Los ojos del pequeño se agrandaron, llenos de asombro maravillado.
─¡Hala! ¿Me das un poco?
─¡NO! ─gritó el joven, consciente al segundo de que su excitación le había jugado una mala pasada─. Esto es sólo para mayores. Toma esta piruleta de duende, está mucho más buena que el polvo de hadas.
Al menos el caramelo tuvo la virtud de apaciguar al niño y desviar su atención, momento que aprovechó Elías para guardar el polvo mágico en el bolsillo de su pantalón. Se esforzó por pasar el resto de la velada sin despertar demasiadas suspicacias en Marina, que lo miraba extrañada a cada rato, más preocupada por su palidez que recelosa por su comportamiento, aunque él ya estaba dispuesto a meter a todo el mundo en la confabulación narcotraficante que parecía esconderse a la sombra del hotel.

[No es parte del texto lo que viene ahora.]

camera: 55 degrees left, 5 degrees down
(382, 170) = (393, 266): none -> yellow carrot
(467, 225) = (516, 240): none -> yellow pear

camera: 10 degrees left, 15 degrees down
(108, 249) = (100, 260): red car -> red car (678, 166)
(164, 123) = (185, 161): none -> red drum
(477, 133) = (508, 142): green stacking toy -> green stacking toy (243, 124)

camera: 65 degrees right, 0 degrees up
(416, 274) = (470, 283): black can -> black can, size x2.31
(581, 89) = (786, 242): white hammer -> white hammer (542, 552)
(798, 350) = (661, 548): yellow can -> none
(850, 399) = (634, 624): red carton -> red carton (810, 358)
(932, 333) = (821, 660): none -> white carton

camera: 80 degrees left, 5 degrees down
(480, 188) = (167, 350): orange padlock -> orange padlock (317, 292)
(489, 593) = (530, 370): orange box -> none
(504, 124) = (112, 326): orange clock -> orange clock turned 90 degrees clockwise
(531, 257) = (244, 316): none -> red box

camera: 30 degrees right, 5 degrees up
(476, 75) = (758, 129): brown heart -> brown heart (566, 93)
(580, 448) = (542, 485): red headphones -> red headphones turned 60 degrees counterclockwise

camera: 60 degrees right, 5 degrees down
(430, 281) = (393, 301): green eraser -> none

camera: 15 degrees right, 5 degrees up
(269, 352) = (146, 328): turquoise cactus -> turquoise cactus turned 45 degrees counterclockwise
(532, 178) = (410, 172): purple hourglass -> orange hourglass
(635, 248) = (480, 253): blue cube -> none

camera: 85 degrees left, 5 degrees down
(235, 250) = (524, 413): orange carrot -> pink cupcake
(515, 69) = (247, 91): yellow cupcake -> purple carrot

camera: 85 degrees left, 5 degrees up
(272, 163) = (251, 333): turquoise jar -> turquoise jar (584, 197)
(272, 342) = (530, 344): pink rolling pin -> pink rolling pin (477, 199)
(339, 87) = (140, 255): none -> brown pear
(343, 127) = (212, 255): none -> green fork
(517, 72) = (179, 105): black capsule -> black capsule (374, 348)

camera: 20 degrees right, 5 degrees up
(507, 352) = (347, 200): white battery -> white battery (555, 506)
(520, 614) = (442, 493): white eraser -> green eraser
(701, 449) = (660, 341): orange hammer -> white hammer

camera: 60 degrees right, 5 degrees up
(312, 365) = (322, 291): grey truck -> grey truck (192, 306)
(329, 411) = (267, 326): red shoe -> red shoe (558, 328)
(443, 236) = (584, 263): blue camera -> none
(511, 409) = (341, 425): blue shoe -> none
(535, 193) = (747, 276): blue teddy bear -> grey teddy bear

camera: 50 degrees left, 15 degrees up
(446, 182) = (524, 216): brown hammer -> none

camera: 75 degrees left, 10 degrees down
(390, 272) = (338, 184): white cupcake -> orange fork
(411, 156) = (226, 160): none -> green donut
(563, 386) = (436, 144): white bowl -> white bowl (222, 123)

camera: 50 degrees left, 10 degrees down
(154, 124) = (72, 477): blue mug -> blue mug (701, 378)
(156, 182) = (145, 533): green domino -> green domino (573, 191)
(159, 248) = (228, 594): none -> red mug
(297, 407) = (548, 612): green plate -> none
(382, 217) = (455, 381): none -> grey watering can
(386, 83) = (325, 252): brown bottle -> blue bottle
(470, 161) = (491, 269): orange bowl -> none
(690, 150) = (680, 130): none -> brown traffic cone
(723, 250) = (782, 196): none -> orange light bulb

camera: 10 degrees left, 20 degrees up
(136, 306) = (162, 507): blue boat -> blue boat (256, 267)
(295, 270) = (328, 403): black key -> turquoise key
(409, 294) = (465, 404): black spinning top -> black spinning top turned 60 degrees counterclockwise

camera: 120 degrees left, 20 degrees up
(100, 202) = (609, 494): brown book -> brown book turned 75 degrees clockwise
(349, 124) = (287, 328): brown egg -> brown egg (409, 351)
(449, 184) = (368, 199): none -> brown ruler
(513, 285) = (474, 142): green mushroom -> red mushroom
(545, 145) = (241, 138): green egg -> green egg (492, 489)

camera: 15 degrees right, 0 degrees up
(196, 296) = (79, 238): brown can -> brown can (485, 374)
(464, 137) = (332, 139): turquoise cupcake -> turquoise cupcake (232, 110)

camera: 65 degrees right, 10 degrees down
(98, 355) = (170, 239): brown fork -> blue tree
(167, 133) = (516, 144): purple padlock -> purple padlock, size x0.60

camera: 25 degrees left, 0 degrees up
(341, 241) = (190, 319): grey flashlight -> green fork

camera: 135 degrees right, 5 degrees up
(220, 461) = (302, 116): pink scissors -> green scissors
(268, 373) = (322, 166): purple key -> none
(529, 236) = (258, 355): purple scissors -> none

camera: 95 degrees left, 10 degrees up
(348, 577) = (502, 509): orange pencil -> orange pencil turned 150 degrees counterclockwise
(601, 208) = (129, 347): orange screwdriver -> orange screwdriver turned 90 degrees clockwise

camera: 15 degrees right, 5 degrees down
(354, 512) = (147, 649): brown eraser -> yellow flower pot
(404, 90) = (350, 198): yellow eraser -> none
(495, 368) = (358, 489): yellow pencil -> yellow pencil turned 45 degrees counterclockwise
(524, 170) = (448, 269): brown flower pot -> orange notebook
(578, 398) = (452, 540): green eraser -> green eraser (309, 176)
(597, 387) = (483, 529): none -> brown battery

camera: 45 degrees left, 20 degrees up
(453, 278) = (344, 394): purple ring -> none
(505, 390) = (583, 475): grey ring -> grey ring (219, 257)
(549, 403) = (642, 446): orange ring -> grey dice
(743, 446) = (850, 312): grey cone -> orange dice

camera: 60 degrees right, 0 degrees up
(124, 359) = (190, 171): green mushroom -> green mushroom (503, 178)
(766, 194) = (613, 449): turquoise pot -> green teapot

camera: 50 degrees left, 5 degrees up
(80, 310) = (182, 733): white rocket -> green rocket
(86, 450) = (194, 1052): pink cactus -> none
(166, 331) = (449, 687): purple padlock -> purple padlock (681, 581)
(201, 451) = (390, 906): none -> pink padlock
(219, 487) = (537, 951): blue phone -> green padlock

«Tengo que deshacerme de esto. En cuanto acabe la función lo quemo en el cuarto de baño del hotel y tiro las cenizas por el retrete».
Estaba ya recogiendo el material de su actuación a solas cuando un cuarentón impecablemente vestido y evidentemente ebrio se le acercó con una sonrisa cómplice y furtiva.
─¡Eh, chaval! ─le pidió que se acercara con un gesto─. Me ha dicho mi hijo que tienes polvo de hadas ─murmura en tono confidencial─. ¿A cuánto espolvoreas el gramo, campanilla? ─el tipo sofocó una risita, celebrando su propio chiste.
─Eh… ─Elías se quedó sin respuesta.
En apenas un segundo se desencadenó una lucha sin cuartel entre la virtud y el pecado. La rectitud moral de no vender una droga que no es suya a un tipo que, además, está en una boda con su hijo. O la cobardía de deshacerse de las pruebas del delito tan rápido como pueda. Al final, hizo caso a su naturaleza.
─Cien euros.
Lo dicho. No era de los que hacen el viaje del héroe.